> [CONSIGNE]:
Recopiez mot pour mot, dans le texte fourni ci-dessous, le passage allant de « Sur ce régime, nous » jusqu’à « d’une grande banalité. ».

> [TEXTE FOURNI]:
★ ★ ★ ★
Mais au-delà de la clause de style, qu’on retrouve dans l’ensemble des actes portant sur un fonds libéral, la notion a pris de l’essor et ne cesse de surprendre.
 
C’est ainsi notamment que le 23 avril 2008, le Conseil d’État a inversé, en matière de « location-gérance » de fonds libéral, la solution traditionnelle concernant les accroissements de clientèle, estimant que du fait de la liberté de choix du client, les accroissements devaient être considérés comme propriété du locataire et non du bailleur du fonds.
 
Toutefois, la jurisprudence en matière de clause de non-concurrence entre libéraux s’inscrivait jusqu’alors dans le droit fil de la jurisprudence générale, la clause valide étant à la fois limitée dans le temps et dans l’espace d’une part, et proportionnée aux intérêts légitimes à protéger d’autre part.
 
Sur ce régime, nous vous proposons de vous référer à notre article publié initialement au Dalloz Avocats, faisant le point détaillé du droit positif et que nous publions  in extenso sur Parabellum. Cf. aussi notre commentaire du célèbre arrêt rendu par la Cour d’appel de Paris, le 21 janvier 2015.
 
Point d’orgue d’une longue bataille judiciaire, l’arrêt commenté vient ébranler les certitudes du praticien.
 
L’espèce, quant à elle, est d’une grande banalité.
★ ★ ★ ★
> [DOCUMENTS SOURCES]:
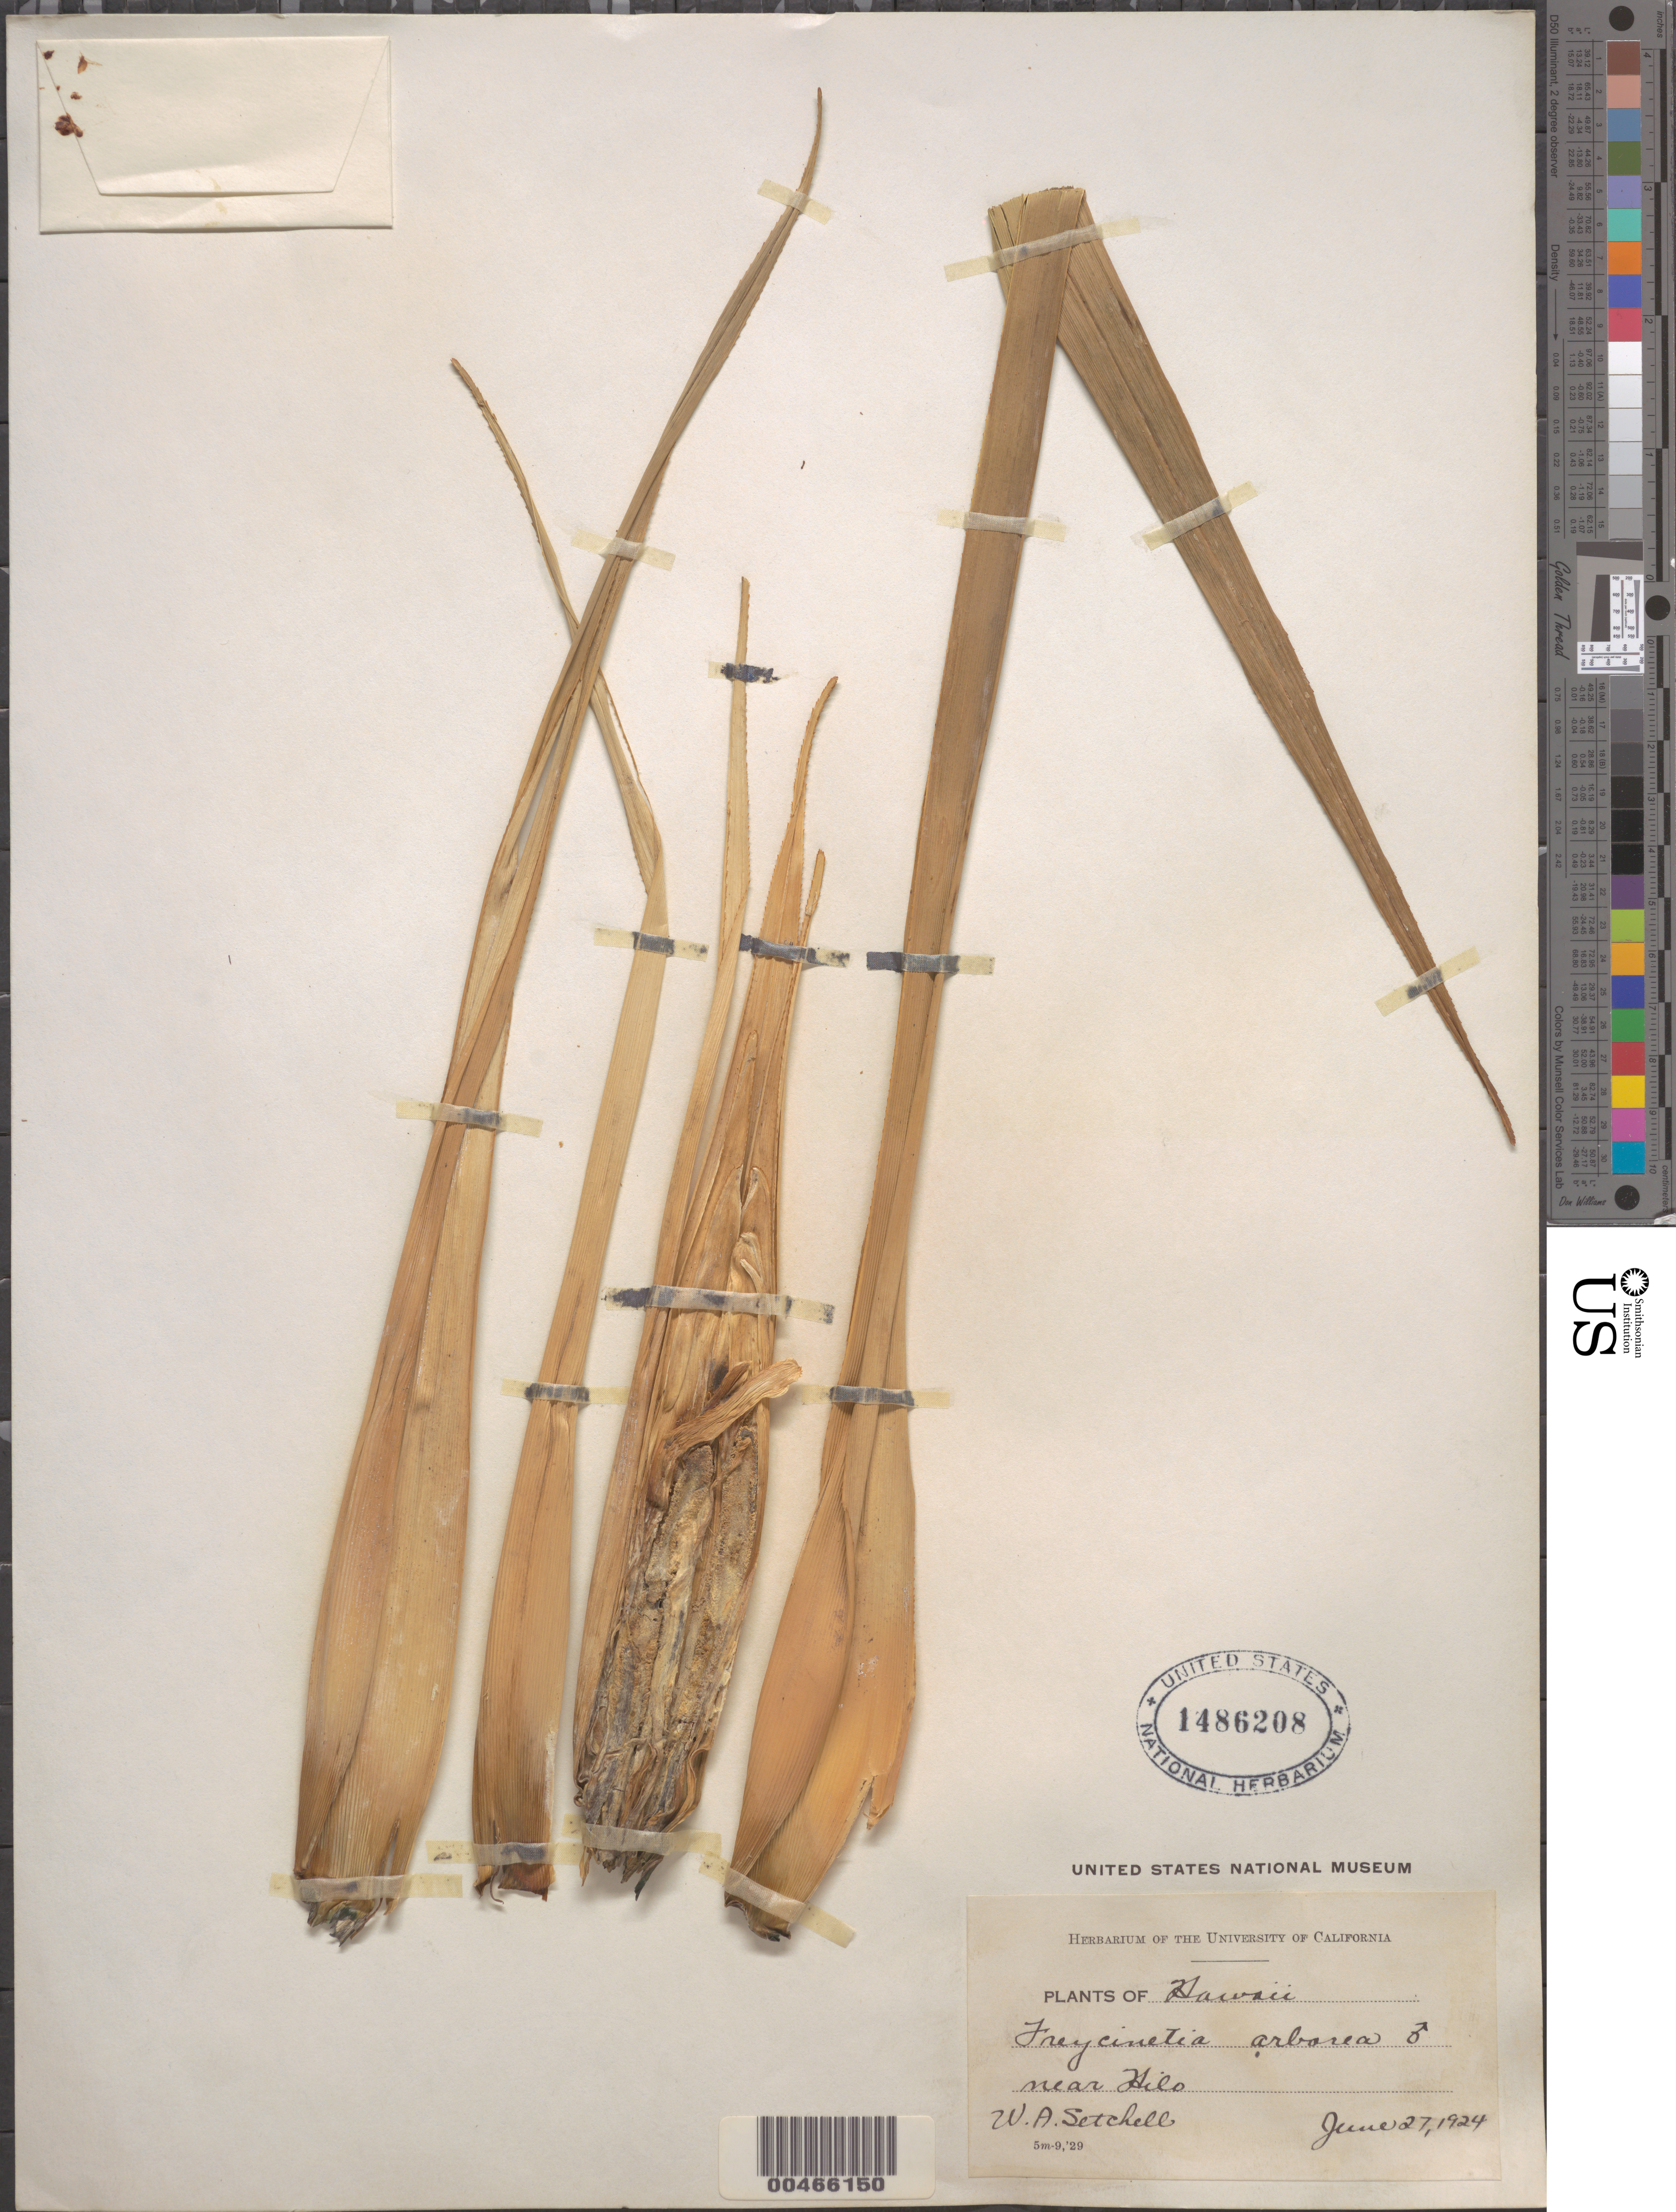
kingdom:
★ ★ ★ ★
> [RÉPONSE ATTENDUE]:
Sur ce régime, nous vous proposons de vous référer à notre article publié initialement au Dalloz Avocats, faisant le point détaillé du droit positif et que nous publions  in extenso sur Parabellum. Cf. aussi notre commentaire du célèbre arrêt rendu par la Cour d’appel de Paris, le 21 janvier 2015.
 
Point d’orgue d’une longue bataille judiciaire, l’arrêt commenté vient ébranler les certitudes du praticien.
 
L’espèce, quant à elle, est d’une grande banalité.